The alternative hypothesis is that there is no conflict, and that dinosaurs actually underwent BDR and their digits are II-III-IV…but that what has also happened is a frame shift in digit identities. So dinosaurs actually have three digits, which are the index, middle, and ring finger, but they’ve undergone a subtle shift in morphology so that their forefinger develops as a thumb, and so forth.
Now we could resolve all this easily if only the physicists would get to work and build that time machine so we could go back to the Mesozoic and study dinosaur embryology, but they’re too busy playing with strings and quanta and dark matter to do the important experiments, so we’ve got to settle for another plan: find intermediate forms in the fossil record. That’s where Limusaurus steps in.
Limusaurus has a thumb, a tiny vestigial nubbin, and has lost its pinky completely. This is a (I)-II-III-IV pattern, and is evidence of bilateral digit reduction in a basal ceratosaur. In addition, the forefinger has become very robust, and while still distinctly a digit II, has been caught in the early stages of a transformation into a saurian first digit. It’s evidence in support of the dinosaurian II-III-IV hypothesis and the frameshift in digit identity! It’s almost as good as having a time machine.

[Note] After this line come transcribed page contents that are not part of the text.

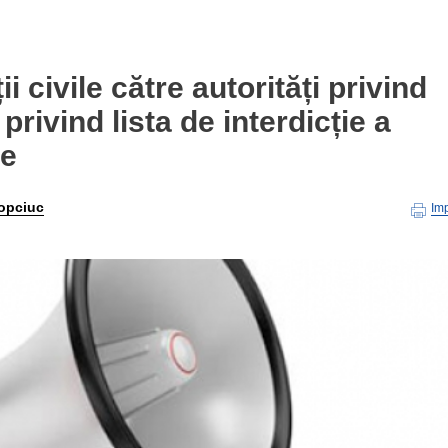
i civile către autorități privind
privind lista de interdicție a
ce
opciuc
Im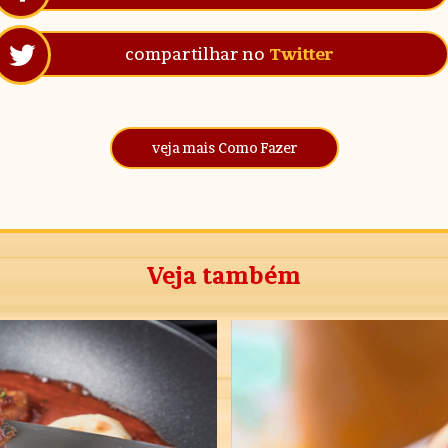
compartilhar no
Twitter
veja mais Como Fazer
Veja também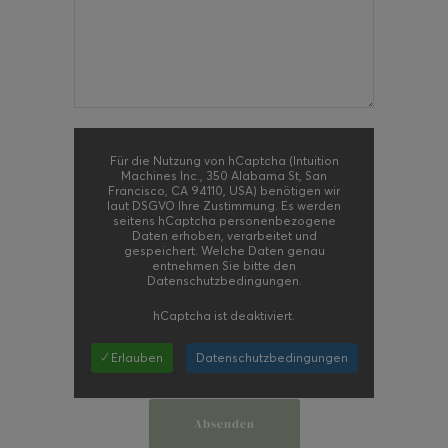
Für die Nutzung von hCaptcha (Intuition
Machines Inc., 350 Alabama St, San
Francisco, CA 94110, USA) benötigen wir
laut DSGVO Ihre Zustimmung. Es werden
seitens hCaptcha personenbezogene
Daten erhoben, verarbeitet und
gespeichert. Welche Daten genau
entnehmen Sie bitte den
Datenschutzbedingungen.
hCaptcha
ist deaktiviert.
✓ Erlauben
Datenschutzbedingungen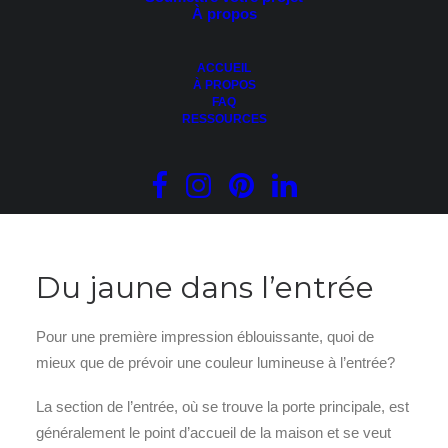
Il crée une harmonie avec d’autres couleurs naturelles
À propos
environnantes (par exemple: fleurs jaunes, coucher du
soleil, feuilles d’automne);
ACCUEIL
À PROPOS
Il offre une personnalisation unique et stylée!
FAQ
RESSOURCES
Découvrez comment intégrer cette teinte éclatante dans
votre aménagement, en passant des éléments durables
aux accessoires plus subtils!
Du jaune dans l’entrée
Pour une première impression éblouissante, quoi de
mieux que de prévoir une couleur lumineuse à l’entrée?
La section de l’entrée, où se trouve la porte principale, est
généralement le point d’accueil de la maison et se veut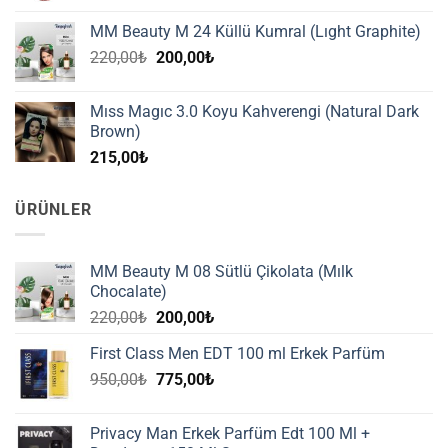
MM Beauty M 24 Küllü Kumral (Lıght Graphite)
Orijinal
Şu
220,00
₺
200,00
₺
fiyat:
andaki
220,00₺.
fiyat:
Mıss Magıc 3.0 Koyu Kahverengi (Natural Dark
200,00₺.
Brown)
215,00
₺
ÜRÜNLER
MM Beauty M 08 Sütlü Çikolata (Mılk
Chocalate)
Orijinal
Şu
220,00
₺
200,00
₺
fiyat:
andaki
First Class Men EDT 100 ml Erkek Parfüm
220,00₺.
fiyat:
Orijinal
Şu
950,00
₺
775,00
₺
200,00₺.
fiyat:
andaki
950,00₺.
fiyat:
Privacy Man Erkek Parfüm Edt 100 Ml +
775,00₺.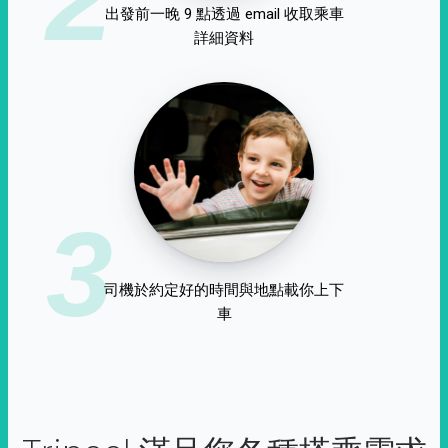
出發前一晚 9 點透過 email 收取乘車
詳細資料
3
司機於約定好的時間與地點載你上下
車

Want to learn more? Carl Zimmer has a summary of the digit changes, while one of the authors of the paper, David Hone, also discusses the digits (the story is a little more complicated than I’ve laid out), and also has more on the rest of the animal—it’s a herbivorous ceratosaur, which is interesting in itself.
Xu X, Clark JM, Mo J, Choiniere J, Forster CA, Erickson GM, Hone DWE, Sullivan C, Eberth DA, Nesbitt S, Zhao Q, Hernandez R, Jia C-k, Han F-l, Guo Y (2009) A Jurassic ceratosaur from China helps clarify avian digit homologies. Nature 459(18):940-944.